▶ **Exercise aim**: Transcribe each record exactly. Omit the pictures.

Dataset records:
....

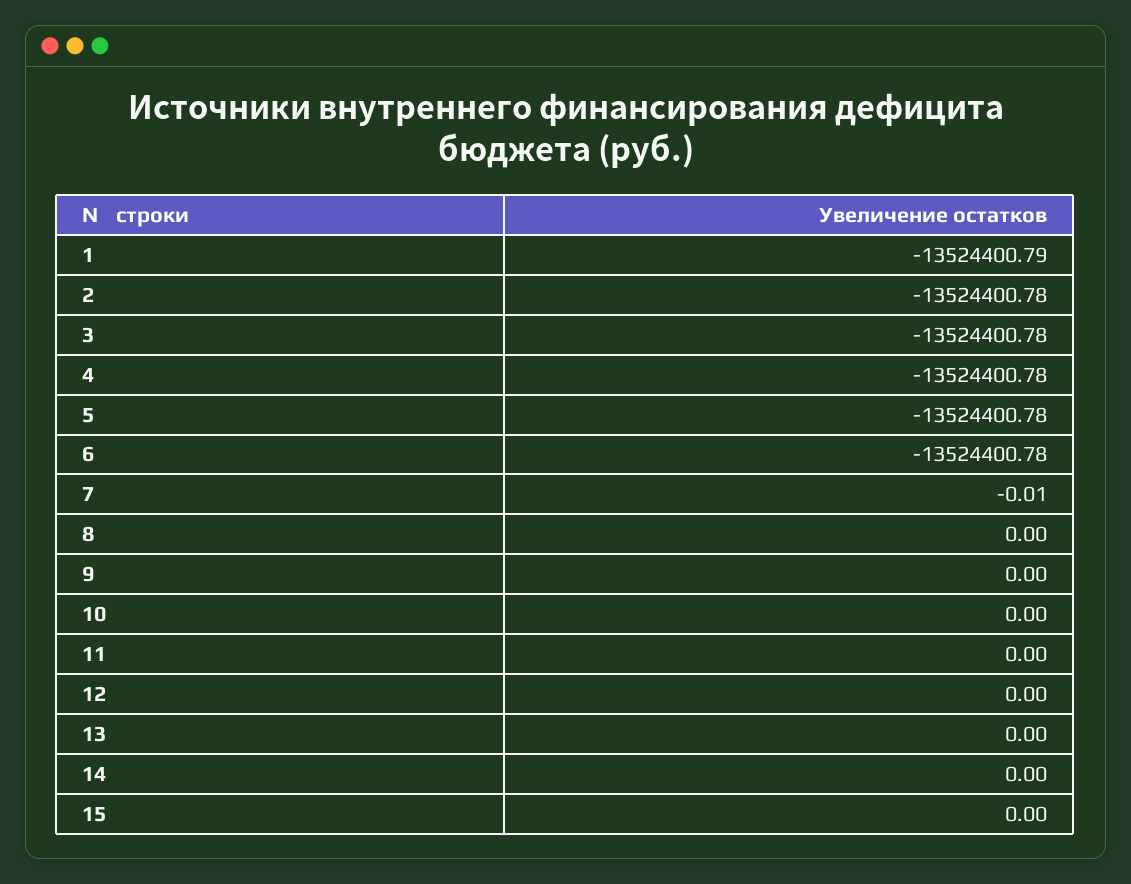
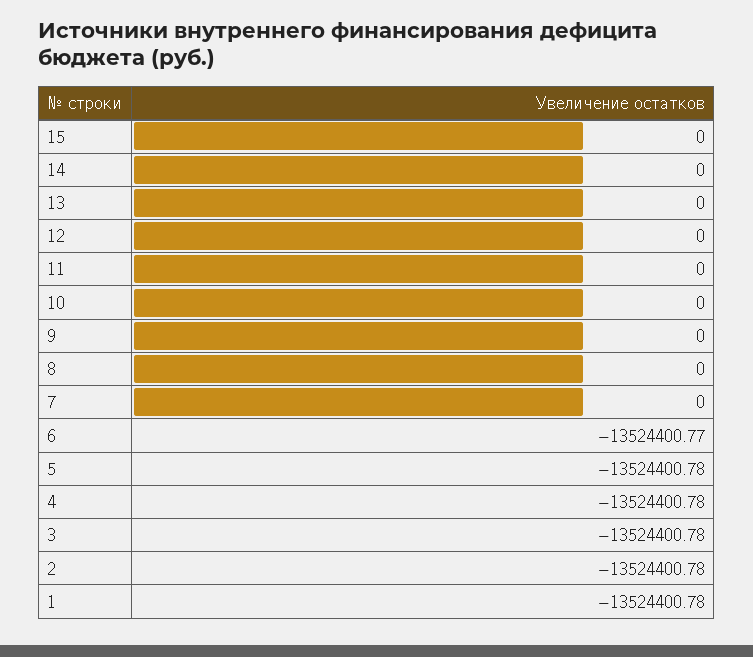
  {
-   "1": -13524400.79,
+   "1": -13524400.78,
    "2": -13524400.78,
    "3": -13524400.78,
    "4": -13524400.78,
    "5": -13524400.78,
-   "6": -13524400.78,
+   "6": -13524400.77,
-   "7": -0.01,
+   "7": 0,
    "8": 0,
    "9": 0,
    "10": 0,
    "11": 0,
    "12": 0,
    "13": 0,
    "14": 0,
    "15": 0
  }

....

▶ **Solution to this exercise**:
  {
-   "1": -13524400.79,
+   "1": -13524400.78,
    "2": -13524400.78,
    "3": -13524400.78,
    "4": -13524400.78,
    "5": -13524400.78,
-   "6": -13524400.78,
+   "6": -13524400.77,
-   "7": -0.01,
+   "7": 0,
    "8": 0,
    "9": 0,
    "10": 0,
    "11": 0,
    "12": 0,
    "13": 0,
    "14": 0,
    "15": 0
  }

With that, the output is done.